2020’s data science also has methods to summarise data without any specific target. Supervised methods in data science let us predict something of interest (eg the risk of customer committing fraud) but unsupervised methods allow us to summarise data without a particular response in mind. An example of this we use in BGL is clustering, which can be thought of like a compression process that allows us to look for instances of data which are like other instances, for example, can we find a group of customers who are similar?

Here be dragons

The challenge of untrained data science or abstract methods like text mining is interpretation within the business. Unlike trained methods they do not yield a simple result, for example we should price this policy at £400 or this person has a cancellation risk of 2.1%. The outputs of these analyses are simpler than the raw data by their definition, but they can still take a lot of interpretation to really grasp.

These kinds of interpretation exercises are rarely discussed by data science evangelists but they’re certainly important. Making simple graphs or tools in Excel and putting them into PowerPoint may not be glamorous, but they help those in less technical roles understand the purpose and value of what data science delivers.

In a meeting last Monday, I was doing exactly this kind of translation exercise with regards to a clustering of car insurance customers. During the session, I encouraged the participants to think of the project like drawing a treasure map. The output of the clustering should be a schematic of the customer base which tells the company where they should navigate for optimal results. Although it will ultimately be the data scientist who draws the map, they will need guidance from the business for what to put on the legend. The clustering should show were the gold is buried (ie lucrative segments of the market) but it’s equally important to plot the dragons, sea monsters and suchlike because these represent areas you’d rather avoid (potential losses). There must be a give and take between the cartographer and the navigator.

Wrapping up (Christmas pun absolutely intended)

Although we’ve taken some festive, nautical and historical detours the essence of this article has been about the contemporary definition of data. I have been arguing that although analytics is rightfully fashionable right now, people usually overlook the inherent linkage between the analytics being done and rich range of data that is being analysed.

The buzzword is all about the bigness of data but I hope this article has made it clear that size isn’t the whole issue here. We also must consider the speed with which data is generated, the diversity of its structure and how we can make it useful for our businesses. These things mean that the nature of modern data is an ever-evolving challenge, a challenge that will never be entirely overcome at any given moment. However, for every development in the creation of and nature of data there are matched developments in analytical and storage methods.

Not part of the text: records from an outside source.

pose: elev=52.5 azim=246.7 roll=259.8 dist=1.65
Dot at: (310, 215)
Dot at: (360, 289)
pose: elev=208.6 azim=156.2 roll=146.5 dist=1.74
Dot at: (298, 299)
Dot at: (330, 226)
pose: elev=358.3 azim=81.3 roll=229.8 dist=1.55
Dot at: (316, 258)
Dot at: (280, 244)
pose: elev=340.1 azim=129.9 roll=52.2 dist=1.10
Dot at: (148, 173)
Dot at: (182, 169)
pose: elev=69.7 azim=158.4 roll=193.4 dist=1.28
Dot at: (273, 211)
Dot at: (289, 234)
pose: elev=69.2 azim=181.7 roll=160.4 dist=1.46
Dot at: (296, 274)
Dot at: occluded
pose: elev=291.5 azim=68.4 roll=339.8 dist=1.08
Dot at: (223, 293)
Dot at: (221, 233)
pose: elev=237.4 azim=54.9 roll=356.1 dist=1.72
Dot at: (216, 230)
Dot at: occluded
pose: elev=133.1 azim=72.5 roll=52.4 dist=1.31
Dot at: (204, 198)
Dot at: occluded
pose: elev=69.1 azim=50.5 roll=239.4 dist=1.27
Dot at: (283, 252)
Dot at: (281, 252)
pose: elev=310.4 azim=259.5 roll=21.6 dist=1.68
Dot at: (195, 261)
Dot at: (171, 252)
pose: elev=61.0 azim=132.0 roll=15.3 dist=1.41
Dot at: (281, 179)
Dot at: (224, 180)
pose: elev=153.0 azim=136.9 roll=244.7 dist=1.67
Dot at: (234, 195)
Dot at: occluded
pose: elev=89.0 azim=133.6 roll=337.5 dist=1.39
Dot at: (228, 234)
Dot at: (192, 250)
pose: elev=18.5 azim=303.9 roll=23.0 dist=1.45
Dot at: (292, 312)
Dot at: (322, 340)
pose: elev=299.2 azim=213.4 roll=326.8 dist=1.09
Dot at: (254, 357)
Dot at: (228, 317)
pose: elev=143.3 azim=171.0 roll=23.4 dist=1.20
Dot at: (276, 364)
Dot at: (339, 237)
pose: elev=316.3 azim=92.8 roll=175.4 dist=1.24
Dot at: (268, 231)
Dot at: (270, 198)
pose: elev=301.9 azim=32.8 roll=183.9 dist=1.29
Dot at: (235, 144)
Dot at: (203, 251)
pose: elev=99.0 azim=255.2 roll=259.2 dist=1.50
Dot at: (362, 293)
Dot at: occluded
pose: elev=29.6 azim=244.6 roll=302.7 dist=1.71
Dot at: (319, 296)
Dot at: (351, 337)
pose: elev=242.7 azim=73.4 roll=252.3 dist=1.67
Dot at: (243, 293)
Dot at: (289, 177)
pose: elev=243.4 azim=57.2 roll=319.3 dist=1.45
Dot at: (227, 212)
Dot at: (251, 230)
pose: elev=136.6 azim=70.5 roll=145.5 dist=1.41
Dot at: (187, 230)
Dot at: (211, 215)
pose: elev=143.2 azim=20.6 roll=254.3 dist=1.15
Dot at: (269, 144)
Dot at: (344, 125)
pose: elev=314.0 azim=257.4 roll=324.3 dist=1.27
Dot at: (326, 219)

BGL’s priority is not to get tied up in the buzzwords. The data team is here to deliver value from the data, whatever that data may be. Given my scepticism regarding buzzwords you might want to put me on Santa’s naughty list for mentioning things like gradient boosting and LDA, however I feel comfortable discussing these things because we use them to deliver benefit to the business and, crucially, to our customers.

Having a healthy appreciation of data is a wonderful way for any organisation to understand how its customers are behaving, to learn what they think and predict how they are likely to act in the future. Almost everything written on this Medium portal refers to a project or concept which has data at its foundation. Although its data science itself is the activity that is heralded with manner of nerdy glamour, I implore everyone building a business in 2021 to also be mindful of the data they are creating and how it represents the real nuts and bolts of their organisation.